Locate each line in the records below that contains the string "watch" and copy those lines in full. Matching is case-sensitive.

'''

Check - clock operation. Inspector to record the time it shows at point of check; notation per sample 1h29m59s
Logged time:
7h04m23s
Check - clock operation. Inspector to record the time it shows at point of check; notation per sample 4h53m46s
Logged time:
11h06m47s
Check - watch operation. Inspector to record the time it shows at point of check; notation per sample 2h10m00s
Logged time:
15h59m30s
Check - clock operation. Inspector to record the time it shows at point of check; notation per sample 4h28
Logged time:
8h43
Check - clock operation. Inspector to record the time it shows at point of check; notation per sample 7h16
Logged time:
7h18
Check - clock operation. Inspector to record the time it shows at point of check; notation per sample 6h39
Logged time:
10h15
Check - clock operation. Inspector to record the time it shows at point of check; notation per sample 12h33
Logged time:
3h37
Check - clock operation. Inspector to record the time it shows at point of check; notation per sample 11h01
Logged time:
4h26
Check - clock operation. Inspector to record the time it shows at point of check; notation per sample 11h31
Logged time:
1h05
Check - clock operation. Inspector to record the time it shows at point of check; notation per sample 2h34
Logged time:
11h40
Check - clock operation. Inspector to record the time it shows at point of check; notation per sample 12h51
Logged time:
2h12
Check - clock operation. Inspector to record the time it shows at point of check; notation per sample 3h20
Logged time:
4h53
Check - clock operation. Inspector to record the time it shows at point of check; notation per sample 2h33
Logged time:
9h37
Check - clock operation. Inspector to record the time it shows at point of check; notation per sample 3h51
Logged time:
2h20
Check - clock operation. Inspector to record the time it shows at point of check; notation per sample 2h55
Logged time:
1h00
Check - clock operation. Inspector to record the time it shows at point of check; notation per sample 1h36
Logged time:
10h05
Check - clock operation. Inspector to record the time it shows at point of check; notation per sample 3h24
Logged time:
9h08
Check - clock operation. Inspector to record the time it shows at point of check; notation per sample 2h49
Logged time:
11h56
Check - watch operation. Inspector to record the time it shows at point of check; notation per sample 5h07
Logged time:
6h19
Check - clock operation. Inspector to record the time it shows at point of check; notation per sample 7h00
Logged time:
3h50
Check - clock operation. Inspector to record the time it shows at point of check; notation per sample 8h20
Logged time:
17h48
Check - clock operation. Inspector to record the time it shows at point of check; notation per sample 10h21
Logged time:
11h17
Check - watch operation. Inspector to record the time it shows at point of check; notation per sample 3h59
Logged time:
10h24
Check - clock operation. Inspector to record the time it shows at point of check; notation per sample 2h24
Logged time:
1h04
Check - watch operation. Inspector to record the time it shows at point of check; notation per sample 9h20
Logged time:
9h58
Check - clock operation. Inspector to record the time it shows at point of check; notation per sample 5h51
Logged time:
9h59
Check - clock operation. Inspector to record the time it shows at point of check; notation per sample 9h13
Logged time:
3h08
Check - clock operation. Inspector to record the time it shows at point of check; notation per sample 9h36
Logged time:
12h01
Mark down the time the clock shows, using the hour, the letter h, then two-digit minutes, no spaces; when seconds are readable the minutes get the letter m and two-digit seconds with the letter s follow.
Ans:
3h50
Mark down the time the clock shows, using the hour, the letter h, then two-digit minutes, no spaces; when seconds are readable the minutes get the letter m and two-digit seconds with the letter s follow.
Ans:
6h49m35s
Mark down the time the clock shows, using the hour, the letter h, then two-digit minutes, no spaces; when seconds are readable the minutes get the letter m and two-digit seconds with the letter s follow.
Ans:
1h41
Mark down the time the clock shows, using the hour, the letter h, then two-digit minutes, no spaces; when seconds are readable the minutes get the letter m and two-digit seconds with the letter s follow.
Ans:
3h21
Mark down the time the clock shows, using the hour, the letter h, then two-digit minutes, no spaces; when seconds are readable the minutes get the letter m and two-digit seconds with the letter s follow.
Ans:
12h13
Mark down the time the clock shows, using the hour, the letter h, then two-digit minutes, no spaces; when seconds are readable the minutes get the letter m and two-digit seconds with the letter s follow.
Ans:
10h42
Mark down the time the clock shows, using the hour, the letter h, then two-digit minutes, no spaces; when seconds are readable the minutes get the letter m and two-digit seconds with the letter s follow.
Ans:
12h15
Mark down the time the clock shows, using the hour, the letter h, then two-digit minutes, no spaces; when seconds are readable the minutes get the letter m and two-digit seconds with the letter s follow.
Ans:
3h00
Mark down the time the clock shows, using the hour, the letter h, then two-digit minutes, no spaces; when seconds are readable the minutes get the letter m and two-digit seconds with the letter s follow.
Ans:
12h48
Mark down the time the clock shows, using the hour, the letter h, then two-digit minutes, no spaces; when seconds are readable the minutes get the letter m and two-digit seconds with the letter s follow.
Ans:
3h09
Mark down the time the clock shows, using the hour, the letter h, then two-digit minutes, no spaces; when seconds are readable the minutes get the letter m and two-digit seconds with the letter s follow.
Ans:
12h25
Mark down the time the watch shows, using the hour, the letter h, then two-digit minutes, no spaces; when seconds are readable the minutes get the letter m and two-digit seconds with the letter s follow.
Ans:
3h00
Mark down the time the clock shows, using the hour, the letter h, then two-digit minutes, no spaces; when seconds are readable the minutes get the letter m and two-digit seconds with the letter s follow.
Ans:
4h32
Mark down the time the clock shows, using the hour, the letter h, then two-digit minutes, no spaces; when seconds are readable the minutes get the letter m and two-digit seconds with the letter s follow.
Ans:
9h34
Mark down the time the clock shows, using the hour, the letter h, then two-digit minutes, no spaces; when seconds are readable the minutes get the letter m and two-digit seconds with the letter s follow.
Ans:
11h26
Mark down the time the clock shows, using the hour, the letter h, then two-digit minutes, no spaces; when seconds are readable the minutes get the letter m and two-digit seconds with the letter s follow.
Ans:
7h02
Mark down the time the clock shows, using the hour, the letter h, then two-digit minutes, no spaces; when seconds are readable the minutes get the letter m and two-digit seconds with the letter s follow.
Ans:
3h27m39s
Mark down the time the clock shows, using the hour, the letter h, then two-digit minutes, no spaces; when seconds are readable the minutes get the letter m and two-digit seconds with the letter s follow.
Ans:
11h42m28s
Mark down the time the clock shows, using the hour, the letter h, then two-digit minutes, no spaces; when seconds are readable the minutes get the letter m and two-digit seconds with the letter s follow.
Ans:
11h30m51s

'''

Result ::
Check - watch operation. Inspector to record the time it shows at point of check; notation per sample 2h10m00s
Check - watch operation. Inspector to record the time it shows at point of check; notation per sample 5h07
Check - watch operation. Inspector to record the time it shows at point of check; notation per sample 3h59
Check - watch operation. Inspector to record the time it shows at point of check; notation per sample 9h20
Mark down the time the watch shows, using the hour, the letter h, then two-digit minutes, no spaces; when seconds are readable the minutes get the letter m and two-digit seconds with the letter s follow.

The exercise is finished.